Las ausencias que me habitan
Marina Medina Poveda
Milmadres, Zaragoza, 2024
212 pp.
La excelencia de esta novela, la primera de la malagueña Marina Medina Poveda, comienza por su título: «las ausencias que me habitan». No solo es un bellísimo octosílabo; también es fiel reflejo del contenido del libro. A todos nos habitan ausencias: a través de un arduo y doloroso aprendizaje logramos sobrevivir a la pérdida de aquellos a los que amamos, pero el vacío que nos dejan perdura en nosotros, continúa habitándonos.
La historia de Adriana, protagonista de la novela, está signada por la dolorosa ausencia de los hijos que no llegaron a nacer, que habitaron ―literalmente― su cuerpo y dejaron en él sendas cicatrices, sendos vacíos. A menudo tendemos a minimizar el dolor que para una mujer supone haber sufrido uno o varios ―cuatro, en el caso de Adriana― abortos involuntarios. La sociedad se resiste a considerarlos auténticas muertes, a comprender el rastro terrible de dolor que dejan en quienes tienen la desgracia de padecerlos.

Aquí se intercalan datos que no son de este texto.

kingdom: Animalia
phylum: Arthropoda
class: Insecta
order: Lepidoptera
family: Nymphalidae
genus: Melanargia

Uno de los grandes méritos de la novela de Mariana Medina Poveda es que visibiliza este sufrimiento silencioso, socialmente acallado: solo por esto valdría la pena leerla. Pero es que, además, pese a ser la primera incursión de la autora en el género, muestra un sorprendente dominio del lenguaje narrativo. La mayor parte del texto está narrado en primera persona por la protagonista, que explora y documenta su dolorosa experiencia; en ciertos momentos, sin embargo, un narrador omnisciente nos permite una observación panorámica, indagando en los sentimientos y reacciones de las personas de su entorno.
Es una novela escrita con un lenguaje claro y conciso, de una naturalidad sorprendente y fresca, que procura la transparencia necesaria para desvelar este drama oculto, vivido por tantas mujeres, sin alharacas ni estridencias. El ritmo narrativo es ágil. La novela se estructura en dos planos temporales: el más cercano a nosotros abarca unos pocos días, en los que Adriana trata de sobreponerse a la muerte de Jimena, su hija aún no nacida; el otro se remonta a su infancia e incluso más atrás, a sus raíces familiares, y deja al descubierto llagas muy antiguas. Demuestra la autora gran habilidad al hacer dialogar entre sí estos dos planos temporales, graduando sabiamente las revelaciones sobre el pasado que arrojan luz sobre el presente.
Es una novela sobre la familia y su facultad para sanar las heridas; es una novela sobre la infancia y su capacidad de crear símbolos en que refugiarse cuando arrecian las inclemencias de la vida; uno de ellos, poderoso, es el de la inesperada resurrección de un escarabajo ante los ojos atónitos de dos niños.
La novela es la historia de una herida (de muchas, en realidad) y de su curación. Pero cometería un gran error quien creyese que el valor de este libro reside únicamente en lo que tiene de testimonio. Si tal valor tiene ―y, sin duda, es así― es porque una gran escritora ha puesto su destreza al servicio de la trama, convirtiendo una experiencia traumática en una conmovedora obra de arte.
Merece la novela, y espero que la tenga, la mejor de las suertes. Por su honestidad, por su inteligencia, por su belleza. Y porque nos enseña que, aun habitados por tantas ausencias, la vida sigue siendo una aventura irrepetible.
Háganse un favor: busquen en su librería Las ausencias que me habitan ―no siempre lo mejor es fácil de encontrar; no ha sido publicada por una editorial grande ni poderosa― y léanla.